Excessive speed is a factor in numerous serious and fatal accidents — and not just on highways. Speeding is especially dangerous in neighborhoods and urban areas, where pedestrians and bicyclists may be crossing or traveling along a road.
According to the Governors Highway Safety Association, between 2015 and 2016, Philadelphia had a 65 percent increase in pedestrian fatalities – more than any other large United States city. Speeding was likely a factor in several of those deadly accidents. If you’ve been injured in an accident caused by a speeding driver, you might be entitled to compensation that can help cover lost wages and the ongoing cost of medical care.
Speeding: Nearly as Dangerous as Drunk Driving
The penalties for driving under the influence of alcohol are far greater than the penalties for speeding. Yet crash statistics show that speeding kills almost the same number of people in crashes.

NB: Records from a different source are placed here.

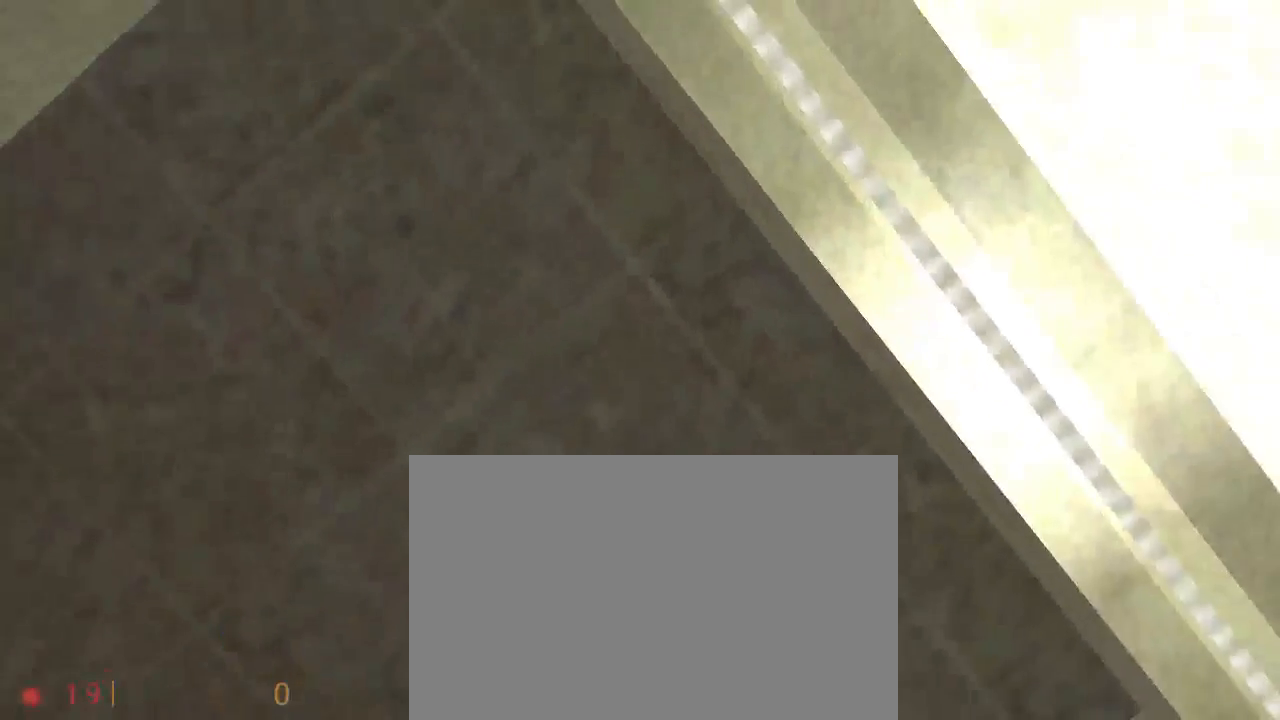
{"keys": ["ctrl", "space"], "mouse": [], "events": [[483, "space", "down"]]}
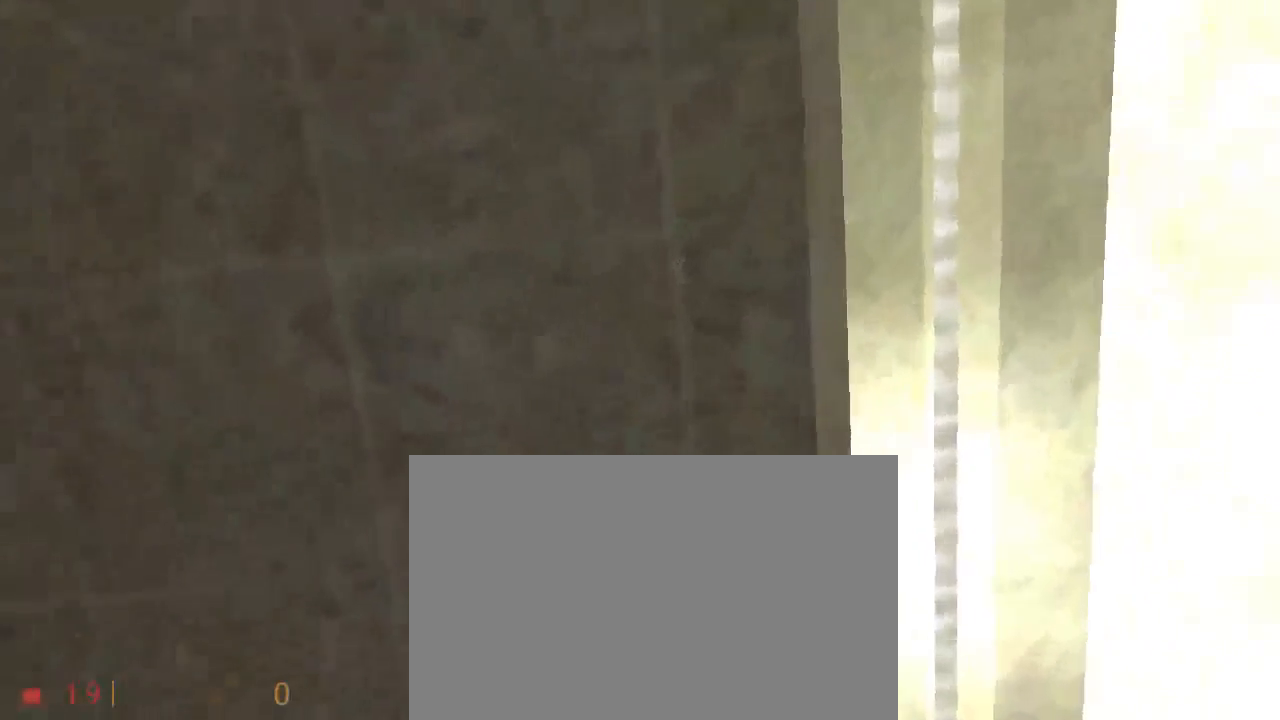
{"keys": [], "mouse": [], "events": [[50, "ctrl", "up"], [83, "space", "up"]]}
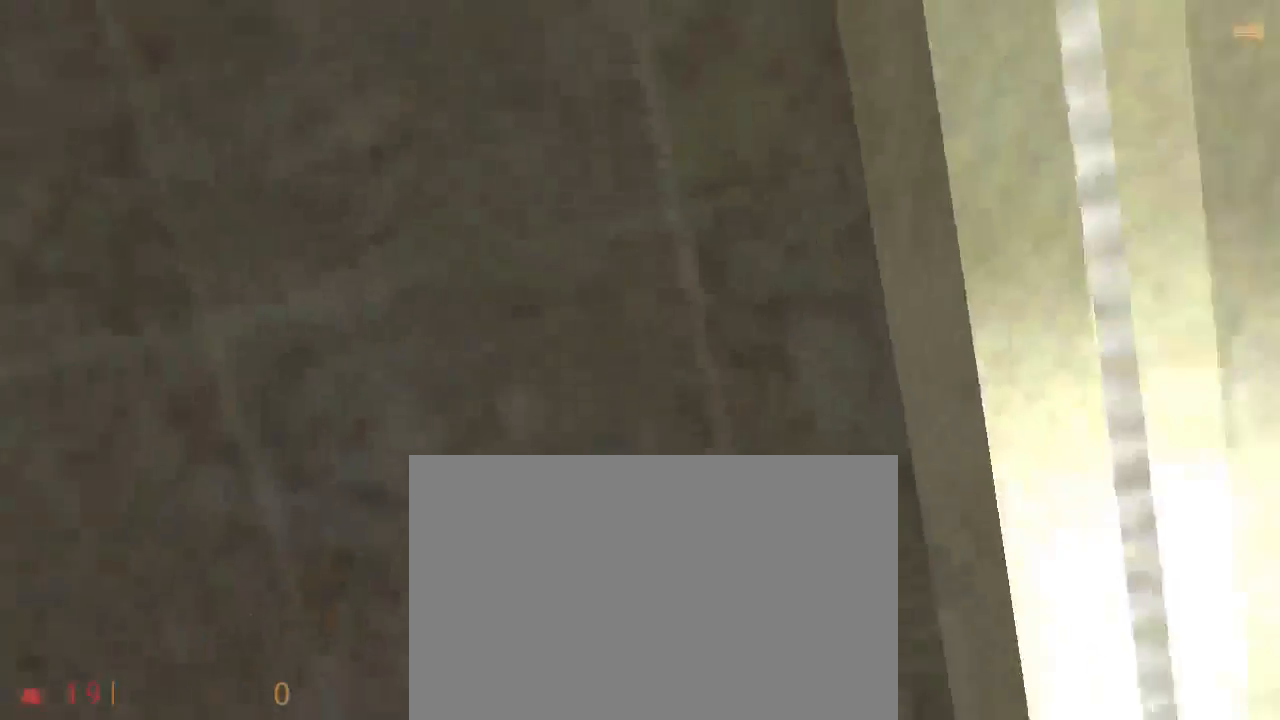
{"keys": [], "mouse": [], "events": [[133, "space", "down"], [233, "space", "up"], [367, "ctrl", "down"], [433, "ctrl", "up"]]}
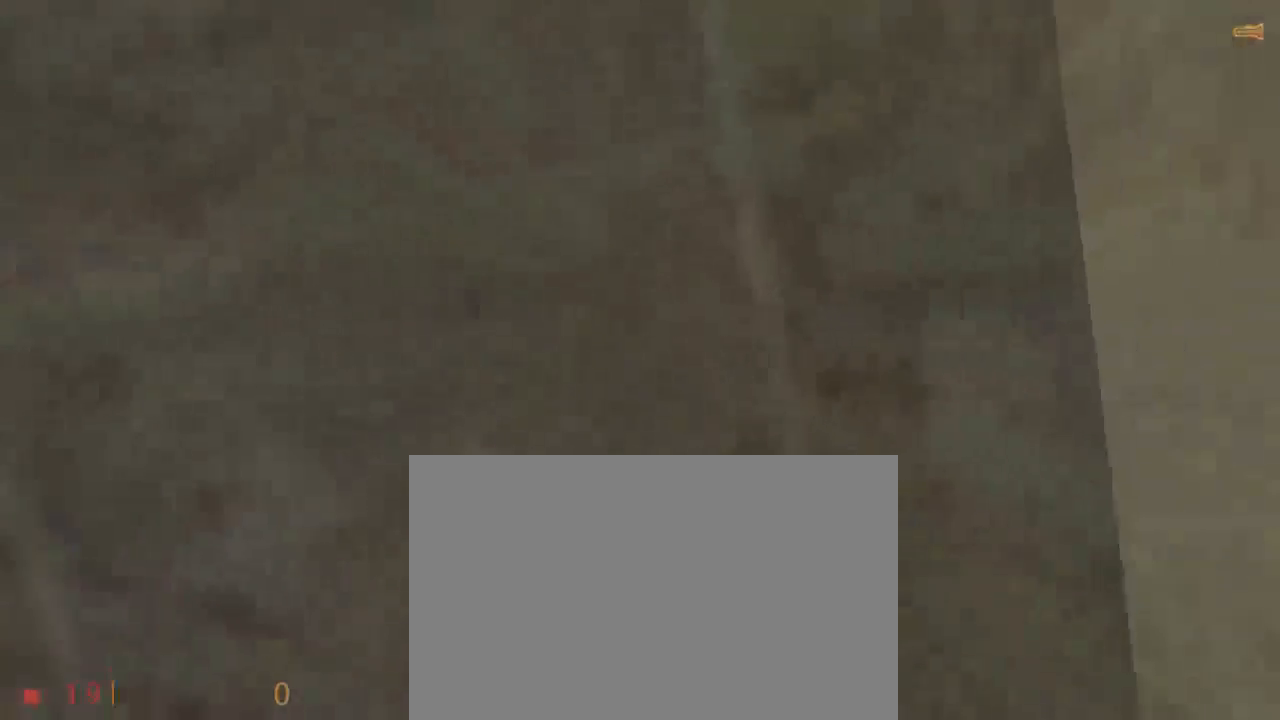
{"keys": ["ctrl"], "mouse": [], "events": [[450, "ctrl", "down"]]}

In July 2017, the National Transportation Safety Board released results of its speeding-related accident study. Researchers found that between 2005 and 2014, speeding was a factor in 112,580 crash fatalities. In that same time, alcohol-related crashes killed 112,948 people.
Injuries in Speed Related Accidents
Crashes that occur on highways are likely to seriously injure or kill drivers and passengers, because of the speed at which cars are traveling. According to the 2017 NTSB report, speeding also increases the risk of serious or fatal injury, even on roads with low speed limits. These are the rates of serious and fatal injuries by reported travel speed:
Travel speed 21-40 mph
- Speeding vehicles: 2.5 percent
- Non-speeding vehicles: 1.6 percent
Travel speed 41-60 mph
- Speeding vehicles: 4.4 percent
- Non-speeding vehicles: 2.3 percent
Travel speed 61 mph or higher
- Speeding vehicles: 9.8 percent
- Non-speeding vehicles: 4.3 percent
Pedestrian injury severity also depends on speed, to some extent. About 20 percent of pedestrians suffer severe or fatal injuries when struck by a vehicle traveling just over 20 mph. But 90 percent of pedestrians will be seriously injured or killed if the vehicle speed is roughly 50 mph.
School Zones and Work Zones
Experienced drivers know that they should slow down in school zones and work zones, and they are typically reminded of that fact by flashing signals and speed limit signs. But many drivers fail to heed those warnings.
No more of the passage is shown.